[Saved entries]
--- START ---
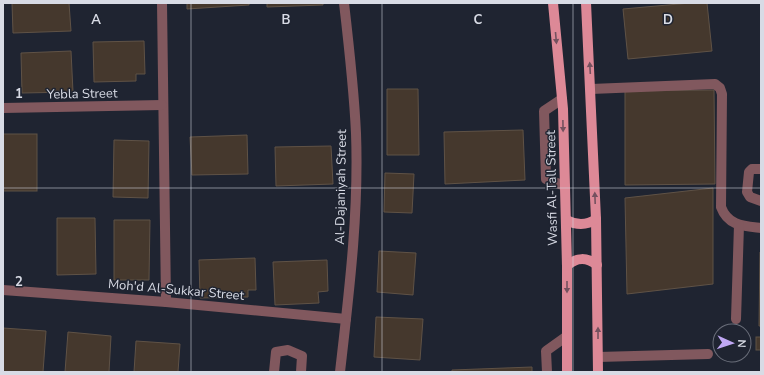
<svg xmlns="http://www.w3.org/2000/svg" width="764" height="375" font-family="'Nunito Sans',sans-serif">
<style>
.building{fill:#45382d;stroke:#5f5246}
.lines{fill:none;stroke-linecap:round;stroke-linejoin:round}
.minor{stroke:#81585e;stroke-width:10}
.major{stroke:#dd8997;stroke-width:10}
.oneway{fill:#74515f}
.grid{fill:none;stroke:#d8dbe5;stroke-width:1;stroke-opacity:0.55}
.labels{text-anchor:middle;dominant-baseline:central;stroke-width:3;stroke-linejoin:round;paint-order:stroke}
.street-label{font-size:13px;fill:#d8dbe5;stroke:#1f2431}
.grid-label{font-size:13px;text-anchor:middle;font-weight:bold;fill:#d8dbe5;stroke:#1f2431;stroke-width:3;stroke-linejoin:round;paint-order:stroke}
</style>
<rect width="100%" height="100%" fill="#1f2431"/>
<g class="building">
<path d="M 12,3 L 69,3 L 71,31 L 13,33 Z"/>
<path d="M 187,3 L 249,3 L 249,5 L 187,9 Z"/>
<path d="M 267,3 L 323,3 L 323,5 L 267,7 Z"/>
<path d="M 690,3 L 707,3 L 712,51 L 628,59 L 623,9 Z"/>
<path d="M 144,41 L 145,74 L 136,74 L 136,81 L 94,82 L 93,42 Z"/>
<path d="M 71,51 L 73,92 L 22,93 L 21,53 Z"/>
<path d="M 387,89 L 418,89 L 419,155 L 387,155 Z"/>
<path d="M 714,90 L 715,184 L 625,185 L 625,91 Z"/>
<path d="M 523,130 L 525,180 L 445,184 L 444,132 Z"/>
<rect x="3" y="134" width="34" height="57"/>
<path d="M 247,135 L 248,174 L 192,175 L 190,137 Z"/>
<path d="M 114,140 L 149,141 L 148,198 L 113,197 Z"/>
<path d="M 331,146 L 333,184 L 276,186 L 275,147 Z"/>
<path d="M 385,173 L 414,174 L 412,213 L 384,212 Z"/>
<path d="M 713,188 L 713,284 L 627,294 L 625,198 Z"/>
<path d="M 57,218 L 95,218 L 96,274 L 57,275 Z"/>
<path d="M 114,220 L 150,220 L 149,280 L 114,280 Z"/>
<path d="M 379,251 L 416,253 L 413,295 L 377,292 Z"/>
<path d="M 760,252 L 761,252 L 761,326 L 759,326 Z"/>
<path d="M 255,258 L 256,290 L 248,290 L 248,297 L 200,298 L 199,260 Z"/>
<path d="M 327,260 L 328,291 L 318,292 L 319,303 L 275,305 L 273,262 Z"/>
<path d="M 376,317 L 423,319 L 420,360 L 374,357 Z"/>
<path d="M 3,328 L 46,331 L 43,372 L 3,372 Z"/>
<path d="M 68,332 L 111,336 L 109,372 L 65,372 Z"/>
<rect x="756" y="337" width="5" height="13"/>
<path d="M 136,341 L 180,344 L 178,372 L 134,372 Z"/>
<path d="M 532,367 L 532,372 L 452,372 L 452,370 Z"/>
</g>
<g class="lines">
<g class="minor">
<path d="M 162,3 L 166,302"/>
<path d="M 591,89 L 715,84 L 720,88 L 722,94 L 721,207 C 728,226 744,226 761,228"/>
<path d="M 562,99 L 544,111 L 546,179 L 565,186"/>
<path d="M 3,108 L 162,105"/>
<path d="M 761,169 L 752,169 L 749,172 L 747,192 L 750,197 L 761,201"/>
<path d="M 3,290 L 166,302 L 346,319"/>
<path d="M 736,319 L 739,225"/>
<path d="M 598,357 L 708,354"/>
<path d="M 274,372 L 276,352 L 288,350 L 302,356 L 301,372"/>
<path d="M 340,372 C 349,293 359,213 356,133 C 354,90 349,46 344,3"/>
<path d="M 547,372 L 546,351 L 567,336"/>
</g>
<g class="major">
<path d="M 553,3 L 563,109 L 567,266 L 567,372"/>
<path d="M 586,3 L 596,219 L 598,372"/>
<path d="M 566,220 C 576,225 586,226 596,219"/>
<path d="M 567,266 C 576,257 587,257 597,265"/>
</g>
</g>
<defs><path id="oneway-solid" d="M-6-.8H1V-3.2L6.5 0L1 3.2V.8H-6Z"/></defs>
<g class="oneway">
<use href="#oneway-solid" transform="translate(556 38) rotate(85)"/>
<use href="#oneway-solid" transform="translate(590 68) rotate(-93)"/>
<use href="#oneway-solid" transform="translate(563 126) rotate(89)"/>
<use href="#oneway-solid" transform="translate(595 198) rotate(-92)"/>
<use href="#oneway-solid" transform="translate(567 287) rotate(90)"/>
<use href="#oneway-solid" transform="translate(598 333) rotate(-90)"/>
</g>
<path class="grid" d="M 191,3 L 191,372M 382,3 L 382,372M 573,3 L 573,372M 3,188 L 761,188"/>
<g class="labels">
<g class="street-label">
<text transform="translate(82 94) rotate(-1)">Yebla Street</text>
<text transform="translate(341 187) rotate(-89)">Al-Dajaniyah Street</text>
<text transform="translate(552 188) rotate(-91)">Wasfi Al-Tall Street</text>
<text transform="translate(176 290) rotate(5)">Moh'd Al-Sukkar Street</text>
</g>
</g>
<g class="grid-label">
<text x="96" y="24">A</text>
<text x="286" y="24">B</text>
<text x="478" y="24">C</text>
<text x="668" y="24">D</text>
<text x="19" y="98">1</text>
<text x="19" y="286">2</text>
</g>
<rect width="764" height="375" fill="none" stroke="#d8dbe5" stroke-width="8"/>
<g transform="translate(732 343) rotate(93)"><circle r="19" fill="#1f2431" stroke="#696d79"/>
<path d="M0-3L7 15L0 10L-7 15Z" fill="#c0a8f4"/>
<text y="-6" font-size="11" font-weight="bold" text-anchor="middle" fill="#d8dbe5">N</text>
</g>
</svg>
--- END ---
### ASSIGNED TASK
An exact copy of each entry is required, minus the pictures.

### EXERCISE RESULT
<svg xmlns="http://www.w3.org/2000/svg" width="764" height="375" font-family="'Nunito Sans',sans-serif">
<style>
.building{fill:#45382d;stroke:#5f5246}
.lines{fill:none;stroke-linecap:round;stroke-linejoin:round}
.minor{stroke:#81585e;stroke-width:10}
.major{stroke:#dd8997;stroke-width:10}
.oneway{fill:#74515f}
.grid{fill:none;stroke:#d8dbe5;stroke-width:1;stroke-opacity:0.55}
.labels{text-anchor:middle;dominant-baseline:central;stroke-width:3;stroke-linejoin:round;paint-order:stroke}
.street-label{font-size:13px;fill:#d8dbe5;stroke:#1f2431}
.grid-label{font-size:13px;text-anchor:middle;font-weight:bold;fill:#d8dbe5;stroke:#1f2431;stroke-width:3;stroke-linejoin:round;paint-order:stroke}
</style>
<rect width="100%" height="100%" fill="#1f2431"/>
<g class="building">
<path d="M 12,3 L 69,3 L 71,31 L 13,33 Z"/>
<path d="M 187,3 L 249,3 L 249,5 L 187,9 Z"/>
<path d="M 267,3 L 323,3 L 323,5 L 267,7 Z"/>
<path d="M 690,3 L 707,3 L 712,51 L 628,59 L 623,9 Z"/>
<path d="M 144,41 L 145,74 L 136,74 L 136,81 L 94,82 L 93,42 Z"/>
<path d="M 71,51 L 73,92 L 22,93 L 21,53 Z"/>
<path d="M 387,89 L 418,89 L 419,155 L 387,155 Z"/>
<path d="M 714,90 L 715,184 L 625,185 L 625,91 Z"/>
<path d="M 523,130 L 525,180 L 445,184 L 444,132 Z"/>
<rect x="3" y="134" width="34" height="57"/>
<path d="M 247,135 L 248,174 L 192,175 L 190,137 Z"/>
<path d="M 114,140 L 149,141 L 148,198 L 113,197 Z"/>
<path d="M 331,146 L 333,184 L 276,186 L 275,147 Z"/>
<path d="M 385,173 L 414,174 L 412,213 L 384,212 Z"/>
<path d="M 713,188 L 713,284 L 627,294 L 625,198 Z"/>
<path d="M 57,218 L 95,218 L 96,274 L 57,275 Z"/>
<path d="M 114,220 L 150,220 L 149,280 L 114,280 Z"/>
<path d="M 379,251 L 416,253 L 413,295 L 377,292 Z"/>
<path d="M 760,252 L 761,252 L 761,326 L 759,326 Z"/>
<path d="M 255,258 L 256,290 L 248,290 L 248,297 L 200,298 L 199,260 Z"/>
<path d="M 327,260 L 328,291 L 318,292 L 319,303 L 275,305 L 273,262 Z"/>
<path d="M 376,317 L 423,319 L 420,360 L 374,357 Z"/>
<path d="M 3,328 L 46,331 L 43,372 L 3,372 Z"/>
<path d="M 68,332 L 111,336 L 109,372 L 65,372 Z"/>
<rect x="756" y="337" width="5" height="13"/>
<path d="M 136,341 L 180,344 L 178,372 L 134,372 Z"/>
<path d="M 532,367 L 532,372 L 452,372 L 452,370 Z"/>
</g>
<g class="lines">
<g class="minor">
<path d="M 162,3 L 166,302"/>
<path d="M 591,89 L 715,84 L 720,88 L 722,94 L 721,207 C 728,226 744,226 761,228"/>
<path d="M 562,99 L 544,111 L 546,179 L 565,186"/>
<path d="M 3,108 L 162,105"/>
<path d="M 761,169 L 752,169 L 749,172 L 747,192 L 750,197 L 761,201"/>
<path d="M 3,290 L 166,302 L 346,319"/>
<path d="M 736,319 L 739,225"/>
<path d="M 598,357 L 708,354"/>
<path d="M 274,372 L 276,352 L 288,350 L 302,356 L 301,372"/>
<path d="M 340,372 C 349,293 359,213 356,133 C 354,90 349,46 344,3"/>
<path d="M 547,372 L 546,351 L 567,336"/>
</g>
<g class="major">
<path d="M 553,3 L 563,109 L 567,266 L 567,372"/>
<path d="M 586,3 L 596,219 L 598,372"/>
<path d="M 566,220 C 576,225 586,226 596,219"/>
<path d="M 567,266 C 576,257 587,257 597,265"/>
</g>
</g>
<defs><path id="oneway-solid" d="M-6-.8H1V-3.2L6.5 0L1 3.2V.8H-6Z"/></defs>
<g class="oneway">
<use href="#oneway-solid" transform="translate(556 38) rotate(85)"/>
<use href="#oneway-solid" transform="translate(590 68) rotate(-93)"/>
<use href="#oneway-solid" transform="translate(563 126) rotate(89)"/>
<use href="#oneway-solid" transform="translate(595 198) rotate(-92)"/>
<use href="#oneway-solid" transform="translate(567 287) rotate(90)"/>
<use href="#oneway-solid" transform="translate(598 333) rotate(-90)"/>
</g>
<path class="grid" d="M 191,3 L 191,372M 382,3 L 382,372M 573,3 L 573,372M 3,188 L 761,188"/>
<g class="labels">
<g class="street-label">
<text transform="translate(82 94) rotate(-1)">Yebla Street</text>
<text transform="translate(341 187) rotate(-89)">Al-Dajaniyah Street</text>
<text transform="translate(552 188) rotate(-91)">Wasfi Al-Tall Street</text>
<text transform="translate(176 290) rotate(5)">Moh'd Al-Sukkar Street</text>
</g>
</g>
<g class="grid-label">
<text x="96" y="24">A</text>
<text x="286" y="24">B</text>
<text x="478" y="24">C</text>
<text x="668" y="24">D</text>
<text x="19" y="98">1</text>
<text x="19" y="286">2</text>
</g>
<rect width="764" height="375" fill="none" stroke="#d8dbe5" stroke-width="8"/>
<g transform="translate(732 343) rotate(93)"><circle r="19" fill="#1f2431" stroke="#696d79"/>
<path d="M0-3L7 15L0 10L-7 15Z" fill="#c0a8f4"/>
<text y="-6" font-size="11" font-weight="bold" text-anchor="middle" fill="#d8dbe5">N</text>
</g>
</svg>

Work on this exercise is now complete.